== PAGE TEXT ==
■ ■ ■ ■ ■

This invention relates to an improved, simple method and apparatus (portable) for a direct digital display of the electrical conductance of body fluids, specifically, the hematocrit determination of whole blood specimens.
There are a variety of existing methods and apparatus used for hematocrit determinations but no prior method and/or apparatus exists which determines the hematocrit of blood with a portable, digital display form which only requires diping the electrode-probe into a test tube, or by only placing one drop of blood onto the electrode surfaces, and within 10 seconds have high accuracy, reproducibility and still maintain simplicity of use and ease of electrode cleaning.
Prior art techniques include the classical hematocrit measurement method by centrifugation of blood samples contained in capillary action tubes and then visually measure the relative packed cell height to the total blood sample height. This time consuming method has disadvantages which are well known to those skilled in the art; specifically, the inaccuracies due to technician errors resulting from inadequate sample centrifugation time and visual interpretation.
A second technique computes the hematocrit value from the product of the mean cell volume and the red cell number. By measuring the average population size of the red cells the mean cell volume is determined and simultaneously count the number of red cells diluted in a specific volume of fluid. An electrical conductance technique is utilized to evaluate the mean cell volume and the red cell number; it may give spurious results because of dilution errors and errors due to counting particles other than red cells, i.e., white cells or more than one cell at a time, such as the doublets or triplets.

■ ■ ■ ■ ■

== EXERCISE DATA ==

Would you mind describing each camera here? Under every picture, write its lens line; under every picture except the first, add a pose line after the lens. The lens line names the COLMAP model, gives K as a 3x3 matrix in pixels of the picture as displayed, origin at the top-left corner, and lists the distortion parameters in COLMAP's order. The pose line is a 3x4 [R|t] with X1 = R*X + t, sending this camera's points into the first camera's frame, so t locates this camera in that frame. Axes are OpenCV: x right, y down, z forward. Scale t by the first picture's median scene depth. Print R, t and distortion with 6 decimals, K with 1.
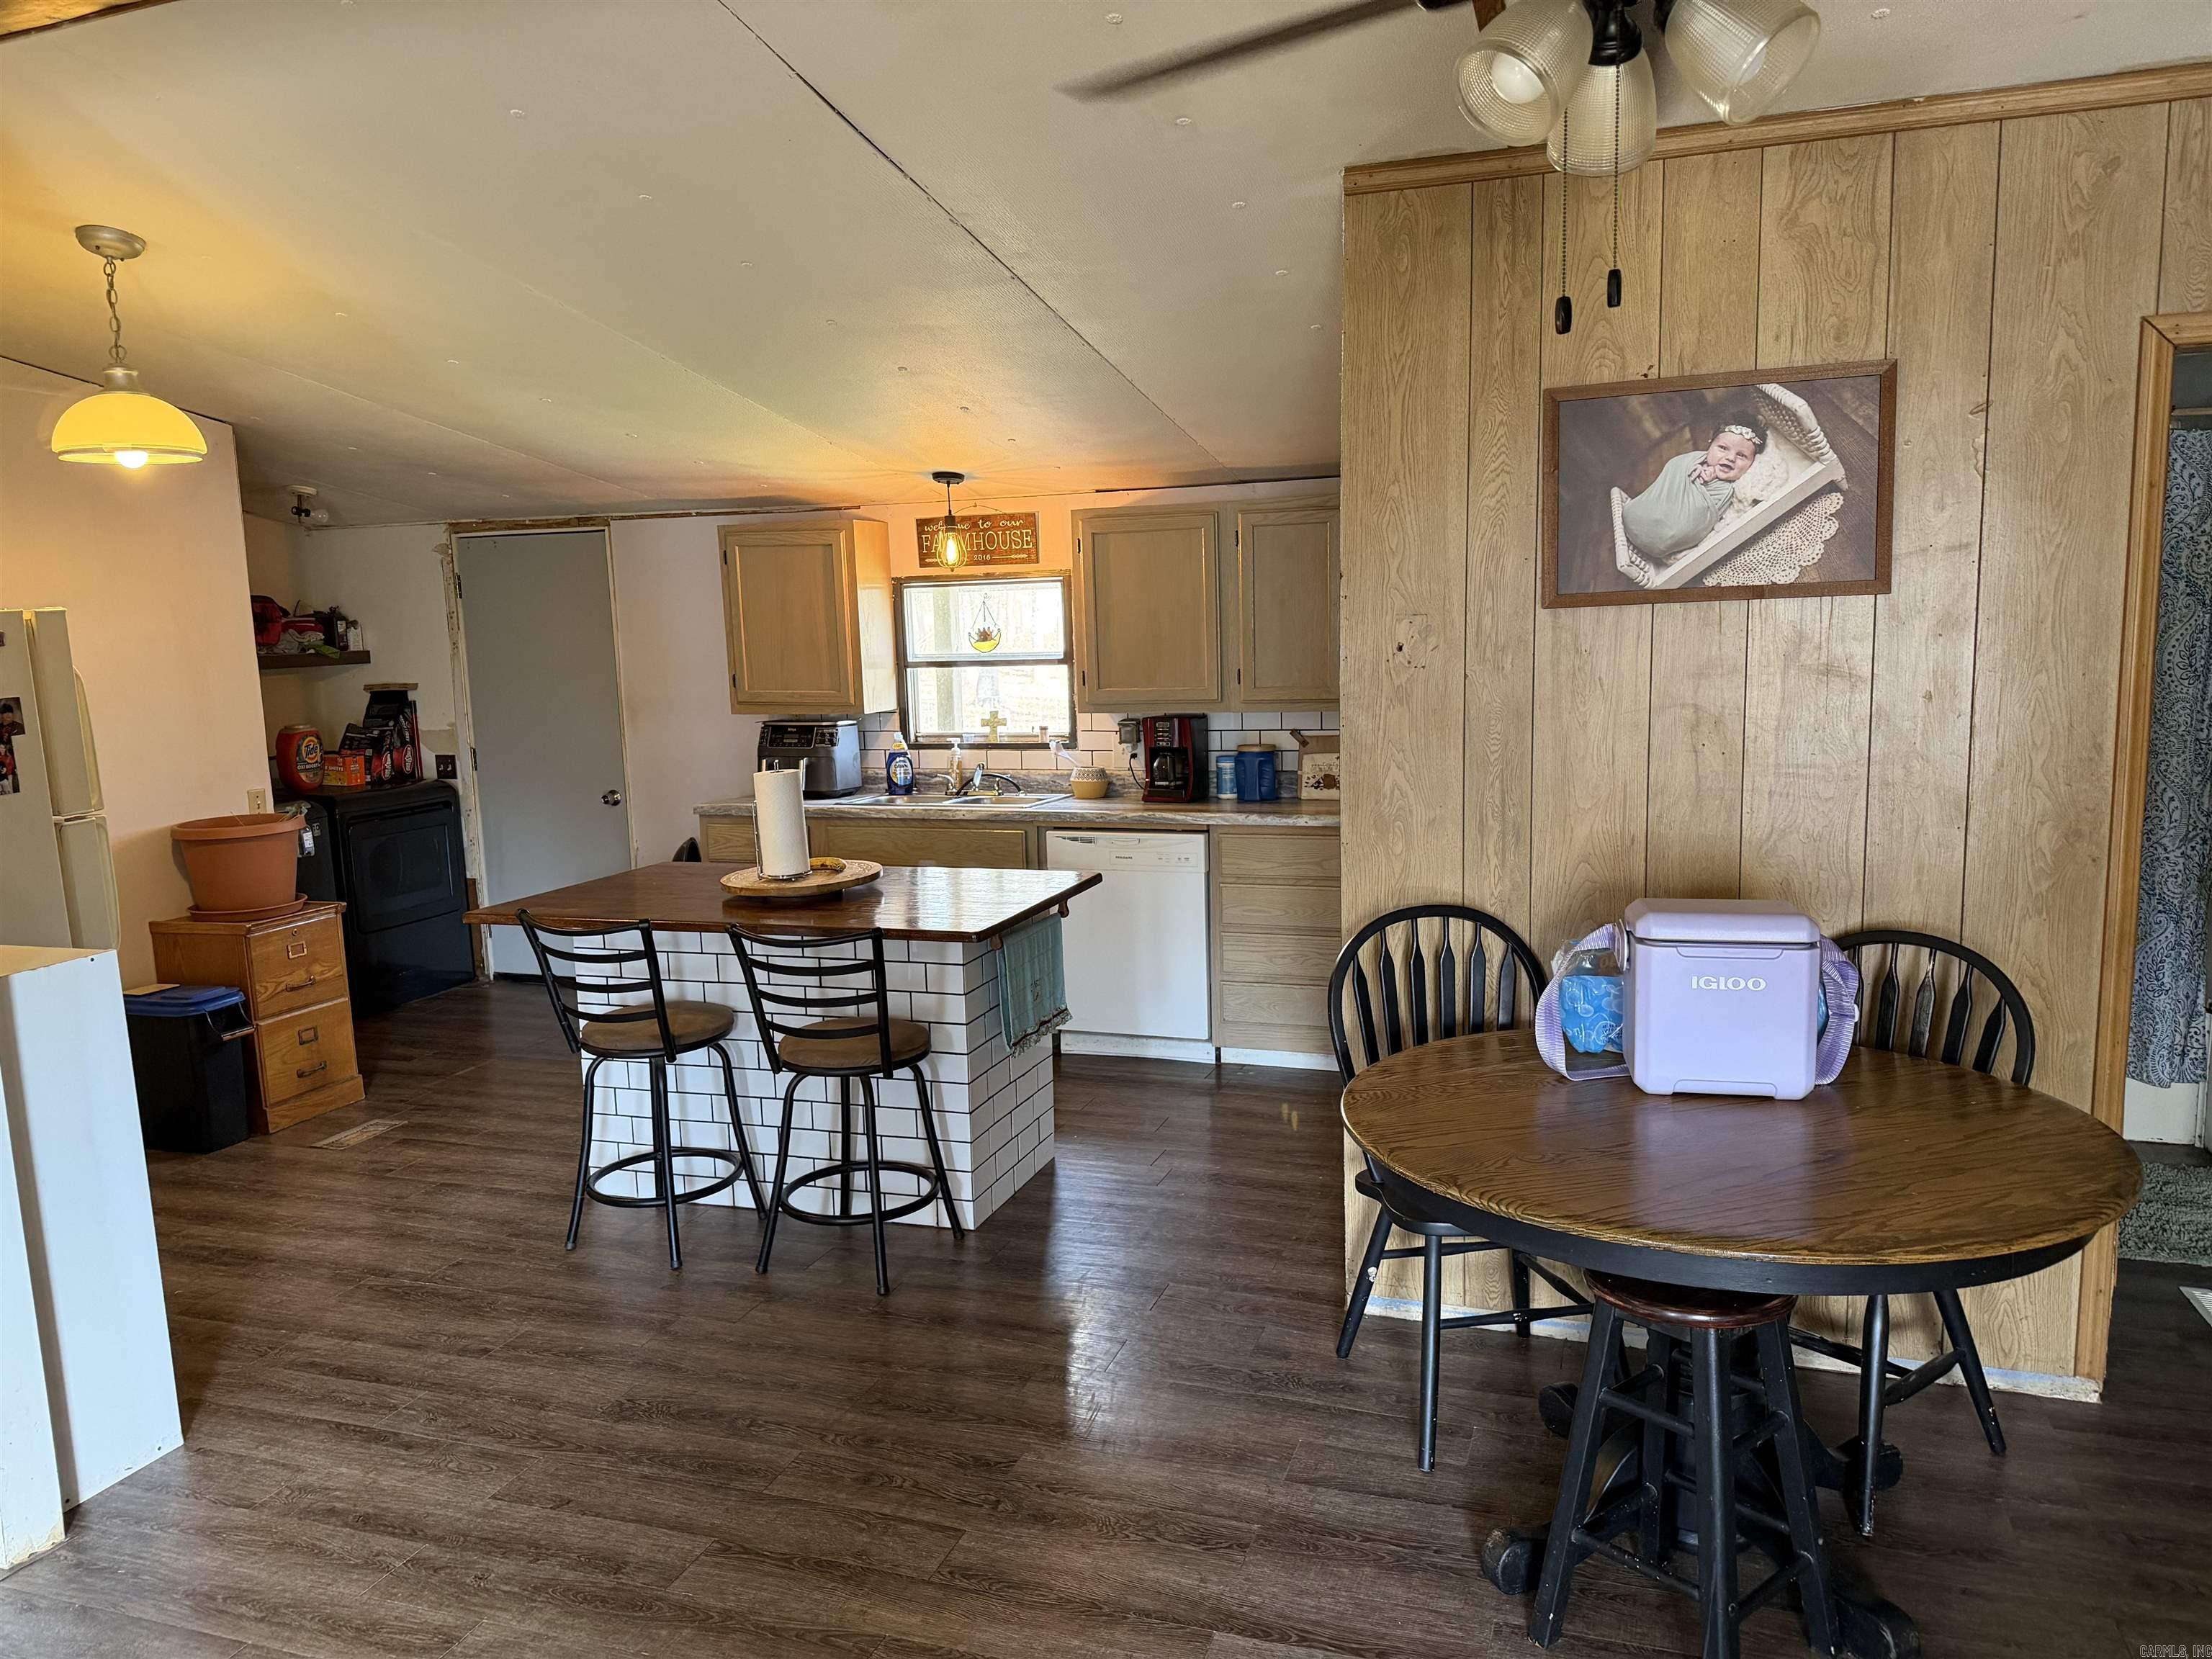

■ ■ ■ ■ ■

== WORK INSTRUCTION 1 ==
In the patent text above, what two kinds of error can make the second technique give spurious results?
== WORK INSTRUCTION 2 ==
Rewrite as a short list the paragraph of the patent text above that starts with "Prior art techniques include", keeping its main facts.
== WORK INSTRUCTION 3 ==
In the patent text above, reproduce word for word the passage that begins at "This invention relates" and stops after "of electrode cleaning.".

== PROBLEM SOLUTION 1 ==
Dilution errors and errors from counting particles other than red cells, such as white cells or doublets and triplets.

== PROBLEM SOLUTION 2 ==
- Classical method: blood samples in capillary tubes are centrifuged.
- The packed cell height is then visually measured against the total sample height.
- The method is time-consuming.
- Technician errors cause inaccuracies, from too little centrifugation time and from visual interpretation.

== PROBLEM SOLUTION 3 ==
This invention relates to an improved, simple method and apparatus (portable) for a direct digital display of the electrical conductance of body fluids, specifically, the hematocrit determination of whole blood specimens.
There are a variety of existing methods and apparatus used for hematocrit determinations but no prior method and/or apparatus exists which determines the hematocrit of blood with a portable, digital display form which only requires diping the electrode-probe into a test tube, or by only placing one drop of blood onto the electrode surfaces, and within 10 seconds have high accuracy, reproducibility and still maintain simplicity of use and ease of electrode cleaning.